Hacker News new | ask | show | jobs
by shin_lao 4290 days ago
Yeah my example for copy elision sucked, but that doesn't mean it cannot play in favor when you work by value.

Sharing is only multithreading unfriendly if there's modification happening, modification of textual (i.e. Unicode) data is bad practice and hard to get right

Read-only access to data indeed scales "infinitely" on modern architectures.

No, a string_view points into memory that already exists,

Yes. Right. How do you store that? You need at least one pointer and and an int or two pointers. That 16 bytes. Memcpy for a couple of bytes is very quick when it's stack to stack thanks to page locality.

Also, if you are using pointers you will have aliasing issues which will have an impact on performance. If you work by values you allow the compiler to optimize things better.
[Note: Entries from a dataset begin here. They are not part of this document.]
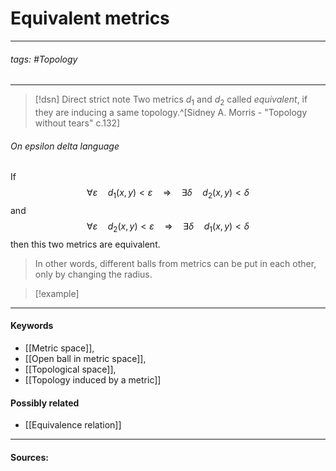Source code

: # Equivalent metrics
***
###### tags: #Topology  
***
>[!dsn] Direct strict note
>Two metrics $d_{1}$ and $d_{2}$ called *equivalent*, if they are inducing a same topology.^[Sidney A. Morris - "Topology without tears" c.132]

###### On epsilon delta language
If $$\forall \varepsilon \quad d_{1}(x,y)<\varepsilon\quad\Rightarrow\quad \exists\delta\quad d_{2}(x,y)<\delta$$ and $$\forall \varepsilon \quad d_{2}(x,y)<\varepsilon\quad\Rightarrow\quad \exists\delta\quad d_{1}(x,y)<\delta$$ then this two metrics are equivalent.

>In other words, different balls from metrics can be put in each other, only by changing the radius.

>[!example] 
>
***
#### Keywords
- [[Metric space]],
- [[Open ball in metric space]],
- [[Topological space]],
- [[Topology induced by a metric]]
#### Possibly related
- [[Equivalence relation]]
***
#### Sources:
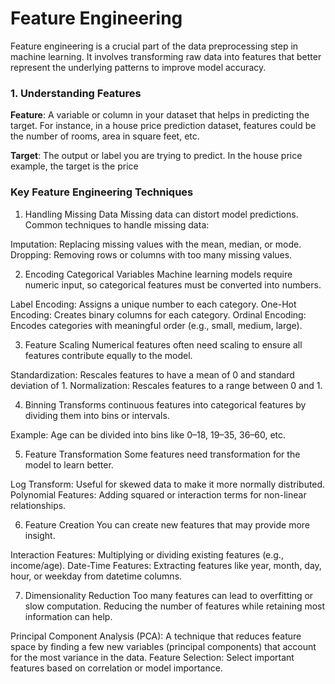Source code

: # Feature Engineering

Feature engineering is a crucial part of the data preprocessing step in machine learning. It involves transforming raw data into features that better represent the underlying patterns to improve model accuracy.

### 1. Understanding Features

**Feature**: A variable or column in your dataset that helps in predicting the target. For instance, in a house price prediction dataset, features could be the number of rooms, area in square feet, etc.

**Target**: The output or label you are trying to predict. In the house price example, the target is the price

### Key Feature Engineering Techniques

1. Handling Missing Data
   Missing data can distort model predictions. Common techniques to handle missing data:

Imputation: Replacing missing values with the mean, median, or mode.
Dropping: Removing rows or columns with too many missing values.

2. Encoding Categorical Variables
   Machine learning models require numeric input, so categorical features must be converted into numbers.

Label Encoding: Assigns a unique number to each category.
One-Hot Encoding: Creates binary columns for each category.
Ordinal Encoding: Encodes categories with meaningful order (e.g., small, medium, large).

3. Feature Scaling
   Numerical features often need scaling to ensure all features contribute equally to the model.

Standardization: Rescales features to have a mean of 0 and standard deviation of 1.
Normalization: Rescales features to a range between 0 and 1.

4. Binning
   Transforms continuous features into categorical features by dividing them into bins or intervals.

Example: Age can be divided into bins like 0–18, 19–35, 36–60, etc.

5. Feature Transformation
   Some features need transformation for the model to learn better.

Log Transform: Useful for skewed data to make it more normally distributed.
Polynomial Features: Adding squared or interaction terms for non-linear relationships.

6. Feature Creation
   You can create new features that may provide more insight.

Interaction Features: Multiplying or dividing existing features (e.g., income/age).
Date-Time Features: Extracting features like year, month, day, hour, or weekday from datetime columns.

7. Dimensionality Reduction
   Too many features can lead to overfitting or slow computation. Reducing the number of features while retaining most information can help.

Principal Component Analysis (PCA): A technique that reduces feature space by finding a few new variables (principal components) that account for the most variance in the data.
Feature Selection: Select important features based on correlation or model importance.
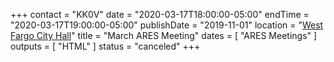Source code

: +++
contact = "KK0V"
date = "2020-03-17T18:00:00-05:00"
endTime = "2020-03-17T19:00:00-05:00"
publishDate = "2019-11-01"
location = "[West Fargo City Hall](/places/west-fargo-city-hall/)"
title = "March ARES Meeting"
dates = [ "ARES Meetings" ]
outputs = [ "HTML" ]
status = "canceled"
+++
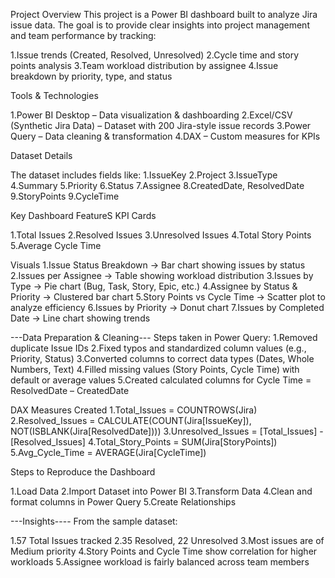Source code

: Project Overview
This project is a Power BI dashboard built to analyze Jira issue data. The goal is to provide clear insights into project management and team performance by tracking:

1.Issue trends (Created, Resolved, Unresolved)
2.Cycle time and story points analysis
3.Team workload distribution by assignee
4.Issue breakdown by priority, type, and status

Tools & Technologies

1.Power BI Desktop – Data visualization & dashboarding
2.Excel/CSV (Synthetic Jira Data) – Dataset with 200 Jira-style issue records
3.Power Query – Data cleaning & transformation
4.DAX – Custom measures for KPIs

Dataset Details

The dataset includes fields like:
1.IssueKey
2.Project
3.IssueType
4.Summary
5.Priority
6.Status
7.Assignee
8.CreatedDate, ResolvedDate
9.StoryPoints
9.CycleTime

Key Dashboard FeatureS
KPI Cards

1.Total Issues
2.Resolved Issues
3.Unresolved Issues
4.Total Story Points
5.Average Cycle Time

Visuals
1.Issue Status Breakdown → Bar chart showing issues by status
2.Issues per Assignee → Table showing workload distribution
3.Issues by Type → Pie chart (Bug, Task, Story, Epic, etc.)
4.Assignee by Status & Priority → Clustered bar chart
5.Story Points vs Cycle Time → Scatter plot to analyze efficiency
6.Issues by Priority → Donut chart
7.Issues by Completed Date → Line chart showing trends

---Data Preparation & Cleaning---
Steps taken in Power Query:
1.Removed duplicate Issue IDs
2.Fixed typos and standardized column values (e.g., Priority, Status)
3.Converted columns to correct data types (Dates, Whole Numbers, Text)
4.Filled missing values (Story Points, Cycle Time) with default or average values
5.Created calculated columns for Cycle Time = ResolvedDate – CreatedDate

DAX Measures Created
1.Total_Issues = COUNTROWS(Jira)
2.Resolved_Issues = CALCULATE(COUNT(Jira[IssueKey]), NOT(ISBLANK(Jira[ResolvedDate])))
3.Unresolved_Issues = [Total_Issues] - [Resolved_Issues]
4.Total_Story_Points = SUM(Jira[StoryPoints])
5.Avg_Cycle_Time = AVERAGE(Jira[CycleTime])

Steps to Reproduce the Dashboard

1.Load Data
2.Import Dataset into Power BI
3.Transform Data
4.Clean and format columns in Power Query
5.Create Relationships

---Insights----
From the sample dataset:

1.57 Total Issues tracked
2.35 Resolved, 22 Unresolved
3.Most issues are of Medium priority
4.Story Points and Cycle Time show correlation for higher workloads
5.Assignee workload is fairly balanced across team members


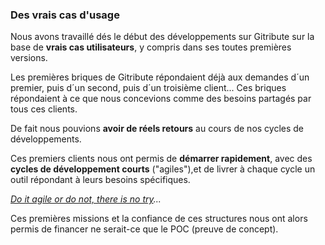 ### Des vrais cas d'usage

Nous avons travaillé dés le début des développements sur Gitribute sur la base de **vrais cas utilisateurs**, y compris dans ses toutes premières versions.

Les premières briques de Gitribute répondaient déjà aux demandes d´un premier, puis d´un second, puis d´un troisième client... Ces briques répondaient à ce que nous concevions comme des besoins partagés par tous ces clients.

De fait nous pouvions **avoir de réels retours** au cours de nos cycles de développements.

Ces premiers clients nous ont permis de **démarrer rapidement**, avec des **cycles de développement courts** ("agiles"),et de livrer à chaque cycle un outil répondant à leurs besoins spécifiques.

_[Do it agile or do not, there is no try](https://www.youtube.com/watch?v=BQ4yd2W50No)..._

Ces premières missions et la confiance de ces structures nous ont alors permis de financer ne serait-ce que le POC (preuve de concept).

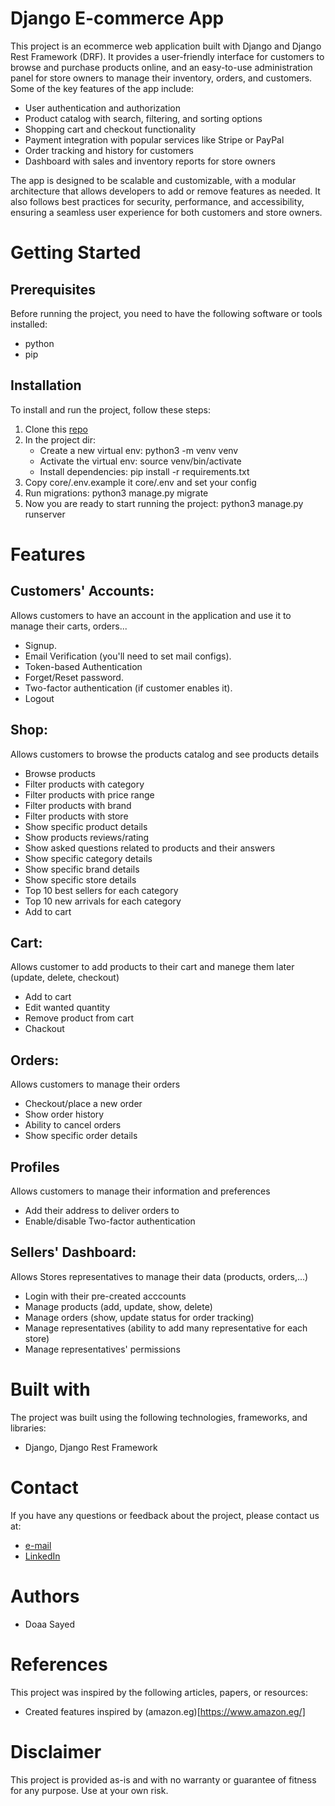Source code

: # Django E-commerce App
This project is an ecommerce web application built with Django and Django Rest Framework (DRF). It provides a user-friendly interface for customers to browse and purchase products online, and an easy-to-use administration panel for store owners to manage their inventory, orders, and customers.
Some of the key features of the app include:

- User authentication and authorization
- Product catalog with search, filtering, and sorting options
- Shopping cart and checkout functionality
- Payment integration with popular services like Stripe or PayPal
- Order tracking and history for customers
- Dashboard with sales and inventory reports for store owners

The app is designed to be scalable and customizable, with a modular architecture that allows developers to add or remove features as needed. It also follows best practices for security, performance, and accessibility, ensuring a seamless user experience for both customers and store owners.

# Getting Started

## Prerequisites
Before running the project, you need to have the following software or tools installed:
- python
- pip


## Installation
To install and run the project, follow these steps:

1. Clone this [repo](https://www.example.com)
2. In the project dir:
    - Create a new virtual env: python3 -m venv venv
    - Activate the virtual env: source venv/bin/activate
    - Install dependencies: pip install -r requirements.txt
3. Copy core/.env.example it core/.env and set your config
4. Run migrations: python3 manage.py migrate
5. Now you are ready to start running the project: python3 manage.py runserver


# Features
## Customers' Accounts:
Allows customers to have an account in the application and use it to manage their carts, orders...

- Signup.
- Email Verification (you'll need to set mail configs).
- Token-based Authentication
- Forget/Reset password.
- Two-factor authentication (if customer enables it).
- Logout

## Shop:
Allows customers to browse the products catalog and see products details

- Browse products
- Filter products with category
- Filter products with price range
- Filter products with brand
- Filter products with store
- Show specific product details
- Show products reviews/rating
- Show asked questions related to products and their answers
- Show specific category details
- Show specific brand details
- Show specific store details
- Top 10 best sellers for each category
- Top 10 new arrivals for each category
- Add to cart

## Cart:
Allows customer to add products to their cart and manege them later (update, delete, checkout)

- Add to cart
- Edit wanted quantity
- Remove product from cart
- Chackout

## Orders:
Allows customers to manage their orders

- Checkout/place a new order
- Show order history
- Ability to cancel orders
- Show specific order details

## Profiles
Allows customers to manage their information and preferences

- Add their address to deliver orders to
- Enable/disable Two-factor authentication

## Sellers' Dashboard:
Allows Stores representatives to manage their data (products, orders,...)

- Login with their pre-created acccounts
- Manage products (add, update, show, delete)
- Manage orders (show, update status for order tracking)
- Manage representatives (ability to add many representative for each store)
- Manage representatives' permissions


# Built with
The project was built using the following technologies, frameworks, and libraries:
- Django, Django Rest Framework

# Contact
If you have any questions or feedback about the project, please contact us at:
- [e-mail](doaas0213@gmail.com)
- [LinkedIn](https://www.linkedin.com/in/douaa-sayed/)

# Authors
- Doaa Sayed

# References
This project was inspired by the following articles, papers, or resources:

- Created features inspired by (amazon.eg)[https://www.amazon.eg/]

# Disclaimer
This project is provided as-is and with no warranty or guarantee of fitness for any purpose. Use at your own risk.

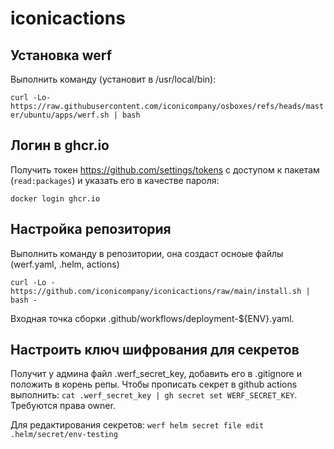 # iconicactions

## Установка werf

Выполнить команду (установит в /usr/local/bin):

`curl -Lo- https://raw.githubusercontent.com/iconicompany/osboxes/refs/heads/master/ubuntu/apps/werf.sh | bash`

## Логин в ghcr.io

Получить токен https://github.com/settings/tokens с доступом к пакетам (`read:packages`) и указать его в качестве пароля:

`docker login ghcr.io`

## Настройка репозитория

Выполнить команду в репозитории, она создаст осноые файлы (werf.yaml, .helm, actions)

`curl -Lo - https://github.com/iconicompany/iconicactions/raw/main/install.sh | bash -`

Входная точка сборки .github/workflows/deployment-${ENV}.yaml. 

## Настроить ключ шифрования для секретов

Получит у админа файл .werf_secret_key, добавить его в .gitignore и положить в корень репы.
Чтобы прописать секрет в github actions выполнить: `cat .werf_secret_key | gh secret set WERF_SECRET_KEY`. Требуются права owner.

Для редактирования секретов: `werf helm secret file edit .helm/secret/env-testing`

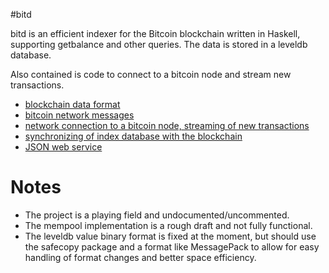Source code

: #bitd

bitd is an efficient indexer for the Bitcoin blockchain written in Haskell, supporting getbalance and other queries.
The data is stored in a leveldb database.

Also contained is code to connect to a bitcoin node and stream new transactions. 

* [blockchain data format](src/BitD/Protocol/Blockchain.hs)
* [bitcoin network messages](src/BitD/Protocol/Messages.hs)
* [network connection to a bitcoin node, streaming of new transactions](src/BitD/ConnectionDaemon.hs)
* [synchronizing of index database with the blockchain](src/BitD/Sync.hs)
* [JSON web service](src/BitD/WebService.hs)

# Notes

* The project is a playing field and undocumented/uncommented.
* The mempool implementation is a rough draft and not fully functional.
* The leveldb value binary format is fixed at the moment, but should use the safecopy package
  and a format like MessagePack to allow for easy handling of format changes and better space efficiency.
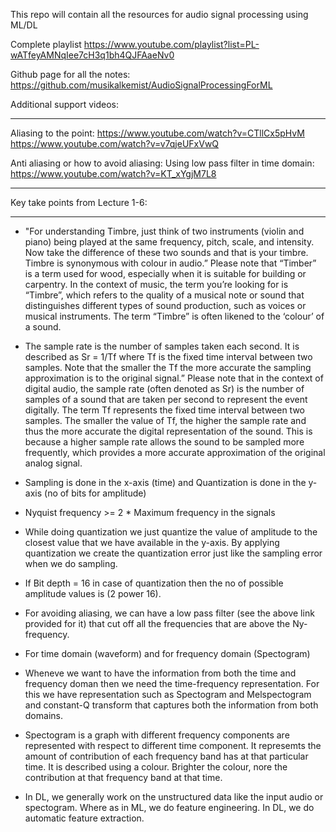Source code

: This repo will contain all the resources for audio signal processing using ML/DL

Complete playlist
https://www.youtube.com/playlist?list=PL-wATfeyAMNqIee7cH3q1bh4QJFAaeNv0
 
Github page for all the notes:
https://github.com/musikalkemist/AudioSignalProcessingForML
 

Additional support videos:
**************************
Aliasing to the point:
https://www.youtube.com/watch?v=CTllCx5pHvM
https://www.youtube.com/watch?v=v7qjeUFxVwQ
 
 
Anti aliasing or how to avoid aliasing:
Using low pass filter in time domain: https://www.youtube.com/watch?v=KT_xYgjM7L8



**********************************
 Key take points from Lecture 1-6:
 *********************************
* "For understanding Timbre, just think of two instruments (violin and piano) being played at the same frequency, pitch, scale, and intensity. Now take the difference of these two sounds and that is your timbre. Timbre is synonymous with colour in audio.” Please note that “Timber” is a term used for wood, especially when it is suitable for building or carpentry. In the context of music, the term you’re looking for is “Timbre”, which refers to the quality of a musical note or sound that distinguishes different types of sound production, such as voices or musical instruments. The term “Timbre” is often likened to the ‘colour’ of a sound.

* The sample rate is the number of samples taken each second. It is described as Sr = 1/Tf
 where Tf is the fixed time interval between two samples. Note that the smaller the Tf the more accurate the sampling approximation is to the original signal.”
Please note that in the context of digital audio, the sample rate (often denoted as Sr) is the number of samples of a sound that are taken per second to represent the event digitally. The term Tf represents the fixed time interval between two samples. The smaller the value of Tf, the higher the sample rate and thus the more accurate the digital representation of the sound. This is because a higher sample rate allows the sound to be sampled more frequently, which provides a more accurate approximation of the original analog signal.

* Sampling is done in the x-axis (time) and Quantization is done in the y-axis (no of bits for amplitude)
* Nyquist frequency >= 2 * Maximum frequency in the signals
* While doing quantization we just quantize the value of amplitude to the closest value that we have available in the y-axis. By applying quantization we create the quantization error just like the sampling error when we do sampling.
* If Bit depth = 16 in case of quantization then the no of possible amplitude values is (2 power 16).
* For avoiding aliasing, we can have a low pass filter (see the above link provided for it) that cut off all the frequencies that are above the Ny-frequency. 
* For time domain (waveform) and for frequency domain (Spectogram)
* Wheneve we want to have the information from both the time and frequency doman then we need the time-frequency representation. For this we have representation such as Spectogram and Melspectogram and constant-Q transform that captures both the information from both domains. 
* Spectogram is a graph with different frequency components are represented with respect to different time component. It represemts the amount of contribution of each frequency band has at that particular time. It is described using a colour. Brighter the colour, nore the contribution at that frequency band at that time. 
* In DL, we generally work on the unstructured data like the input audio or spectogram. Where as in ML, we do feature engineering. In DL, we do automatic feature extraction.




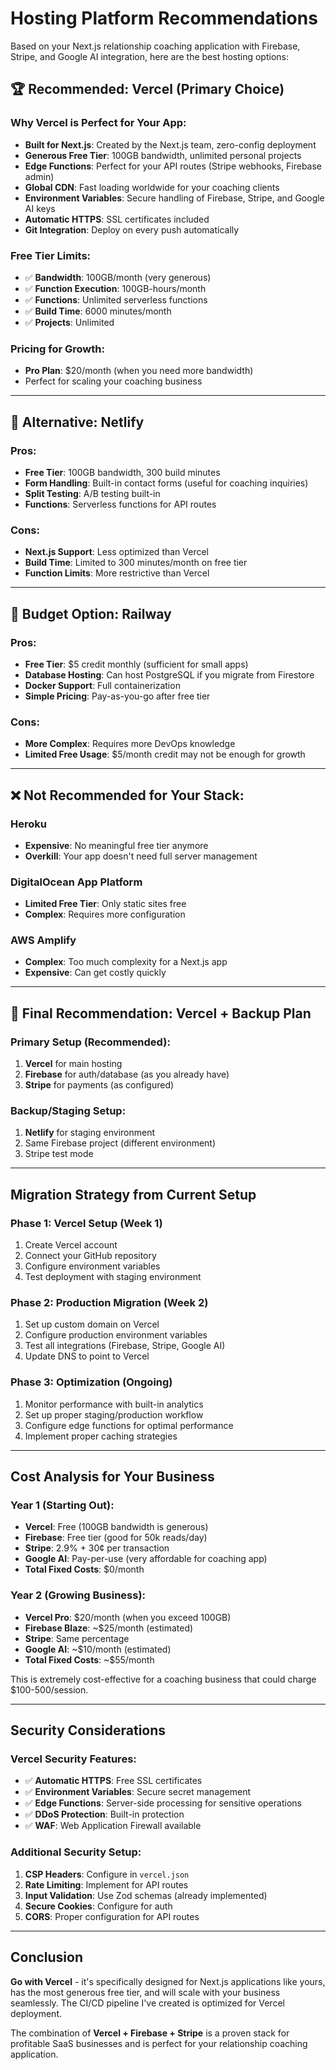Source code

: # Hosting Platform Recommendations

Based on your Next.js relationship coaching application with Firebase, Stripe, and Google AI integration, here are the best hosting options:

## 🏆 Recommended: Vercel (Primary Choice)

### Why Vercel is Perfect for Your App:
- **Built for Next.js**: Created by the Next.js team, zero-config deployment
- **Generous Free Tier**: 100GB bandwidth, unlimited personal projects
- **Edge Functions**: Perfect for your API routes (Stripe webhooks, Firebase admin)
- **Global CDN**: Fast loading worldwide for your coaching clients
- **Environment Variables**: Secure handling of Firebase, Stripe, and Google AI keys
- **Automatic HTTPS**: SSL certificates included
- **Git Integration**: Deploy on every push automatically

### Free Tier Limits:
- ✅ **Bandwidth**: 100GB/month (very generous)
- ✅ **Function Execution**: 100GB-hours/month
- ✅ **Functions**: Unlimited serverless functions
- ✅ **Build Time**: 6000 minutes/month
- ✅ **Projects**: Unlimited

### Pricing for Growth:
- **Pro Plan**: $20/month (when you need more bandwidth)
- Perfect for scaling your coaching business

---

## 🥈 Alternative: Netlify

### Pros:
- **Free Tier**: 100GB bandwidth, 300 build minutes
- **Form Handling**: Built-in contact forms (useful for coaching inquiries)
- **Split Testing**: A/B testing built-in
- **Functions**: Serverless functions for API routes

### Cons:
- **Next.js Support**: Less optimized than Vercel
- **Build Time**: Limited to 300 minutes/month on free tier
- **Function Limits**: More restrictive than Vercel

---

## 🥉 Budget Option: Railway

### Pros:
- **Free Tier**: $5 credit monthly (sufficient for small apps)
- **Database Hosting**: Can host PostgreSQL if you migrate from Firestore
- **Docker Support**: Full containerization
- **Simple Pricing**: Pay-as-you-go after free tier

### Cons:
- **More Complex**: Requires more DevOps knowledge
- **Limited Free Usage**: $5/month credit may not be enough for growth

---

## ❌ Not Recommended for Your Stack:

### Heroku
- **Expensive**: No meaningful free tier anymore
- **Overkill**: Your app doesn't need full server management

### DigitalOcean App Platform
- **Limited Free Tier**: Only static sites free
- **Complex**: Requires more configuration

### AWS Amplify
- **Complex**: Too much complexity for a Next.js app
- **Expensive**: Can get costly quickly

---

## 🎯 Final Recommendation: **Vercel + Backup Plan**

### Primary Setup (Recommended):
1. **Vercel** for main hosting
2. **Firebase** for auth/database (as you already have)
3. **Stripe** for payments (as configured)

### Backup/Staging Setup:
1. **Netlify** for staging environment
2. Same Firebase project (different environment)
3. Stripe test mode

---

## Migration Strategy from Current Setup

### Phase 1: Vercel Setup (Week 1)
1. Create Vercel account
2. Connect your GitHub repository
3. Configure environment variables
4. Test deployment with staging environment

### Phase 2: Production Migration (Week 2)
1. Set up custom domain on Vercel
2. Configure production environment variables
3. Test all integrations (Firebase, Stripe, Google AI)
4. Update DNS to point to Vercel

### Phase 3: Optimization (Ongoing)
1. Monitor performance with built-in analytics
2. Set up proper staging/production workflow
3. Configure edge functions for optimal performance
4. Implement proper caching strategies

---

## Cost Analysis for Your Business

### Year 1 (Starting Out):
- **Vercel**: Free (100GB bandwidth is generous)
- **Firebase**: Free tier (good for 50k reads/day)
- **Stripe**: 2.9% + 30¢ per transaction
- **Google AI**: Pay-per-use (very affordable for coaching app)
- **Total Fixed Costs**: $0/month

### Year 2 (Growing Business):
- **Vercel Pro**: $20/month (when you exceed 100GB)
- **Firebase Blaze**: ~$25/month (estimated)
- **Stripe**: Same percentage
- **Google AI**: ~$10/month (estimated)
- **Total Fixed Costs**: ~$55/month

This is extremely cost-effective for a coaching business that could charge $100-500/session.

---

## Security Considerations

### Vercel Security Features:
- ✅ **Automatic HTTPS**: Free SSL certificates
- ✅ **Environment Variables**: Secure secret management
- ✅ **Edge Functions**: Server-side processing for sensitive operations
- ✅ **DDoS Protection**: Built-in protection
- ✅ **WAF**: Web Application Firewall available

### Additional Security Setup:
1. **CSP Headers**: Configure in `vercel.json`
2. **Rate Limiting**: Implement for API routes
3. **Input Validation**: Use Zod schemas (already implemented)
4. **Secure Cookies**: Configure for auth
5. **CORS**: Proper configuration for API routes

---

## Conclusion

**Go with Vercel** - it's specifically designed for Next.js applications like yours, has the most generous free tier, and will scale with your business seamlessly. The CI/CD pipeline I've created is optimized for Vercel deployment.

The combination of **Vercel + Firebase + Stripe** is a proven stack for profitable SaaS businesses and is perfect for your relationship coaching application.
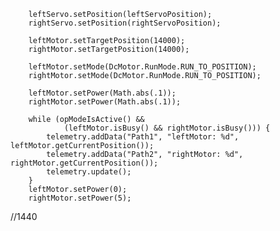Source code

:        leftServo.setPosition(leftServoPosition);
        rightServo.setPosition(rightServoPosition);

        leftMotor.setTargetPosition(14000);
        rightMotor.setTargetPosition(14000);

        leftMotor.setMode(DcMotor.RunMode.RUN_TO_POSITION);
        rightMotor.setMode(DcMotor.RunMode.RUN_TO_POSITION);

        leftMotor.setPower(Math.abs(.1));
        rightMotor.setPower(Math.abs(.1));

        while (opModeIsActive() &&
                (leftMotor.isBusy() && rightMotor.isBusy())) {
            telemetry.addData("Path1", "leftMotor: %d", leftMotor.getCurrentPosition());
            telemetry.addData("Path2", "rightMotor: %d", rightMotor.getCurrentPosition());
            telemetry.update();
        }
        leftMotor.setPower(0);
        rightMotor.setPower(5);






//1440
For small strings string view are just dumb and "most of the time" strings are very small.

To give a better example of why working a string view is both a bad idea and dangerous, it's as if you said "I don't want to copy this vector, therefore I will work on iterators". That's obviously a bad idea.

1 comments

> Yeah my example for copy elision sucked, but that doesn't mean it cannot play in favor when you work by value.

Not just sucked; it was entirely wrong. Copy elision is not related to std::string vs. string_view. Even with copy elision turned up to 11, returning a std::string will be more expensive than a string_view.

> How do you store that? You need at least one pointer and and an int or two pointers. That 16 bytes. Memcpy for a couple of bytes is very quick when it's stack to stack thanks to page locality.

I was very careful to cover exactly this in my comment.

Computing the memcpy is strictly more work than creating a string_view, since you need the information that is stored in a string view (i.e. pointer and length) to call memcpy.

Furthermore, the 'stack string' is actually stored contained inside a std::string value, which is larger than 16 bytes. There is no way that returning a string_view causes higher memory use at the call site than returning a std::string. (If you're complaining that it forces old strings to be kept around, well, you can always copy a string_view to a new std::string if you need to, i.e. a string_view can do the expensive 'upgrade' option on demand.)

Here's the quote from my comment above:

> a small string copied on to the stack will be part of the string struct, which is at least 3 * 8 = 24 bytes: a pointer, the length and the capacity. Also, a memcpy out of the original string is always going to be more expensive than just getting the pointer/length (or pair of pointers) for a string_view, since the memcpy has to do this anyway.

> Also, if you are using pointers you will have aliasing issues which will have an impact on performance. If you work by values you allow the compiler to optimize things better.

You do realise that a std::string contains pointers and so on inside it? Furthermore, the small string optimisation (copying to the stack) means every data access to a std::string includes an extra branch.

> For small strings string view are just dumb and "most of the time" strings are very small.

So instead of just having a cheap reference into a string you're happy with the overhead of a function call (memcpy) and a pile of dynamic branches? I wouldn't be surprised if the branches are the major performance burden for std::string-based code that is processing a pile of substrings of some parent string. In this case, the data from the string_views will normally be in cache anyway (i.e. it will've been recently read by the function that decides who to slice into the string_view).

> To give a better example of why working a string view is both a bad idea and dangerous, it's as if you said "I don't want to copy this vector, therefore I will work on iterators". That's obviously a bad idea.

It's not obviously bad to me. In fact, it seems very reasonable to work with iterators rather than copying vectors (isn't that exactly what the algorithm header does?).

If your problem is that it is unsafe and hard to avoid dangling pointers etc, that's just a fundamental problem of C++ and is unavoidable in that language. One fix would be to use Rust; it handles iterators and string_views safely.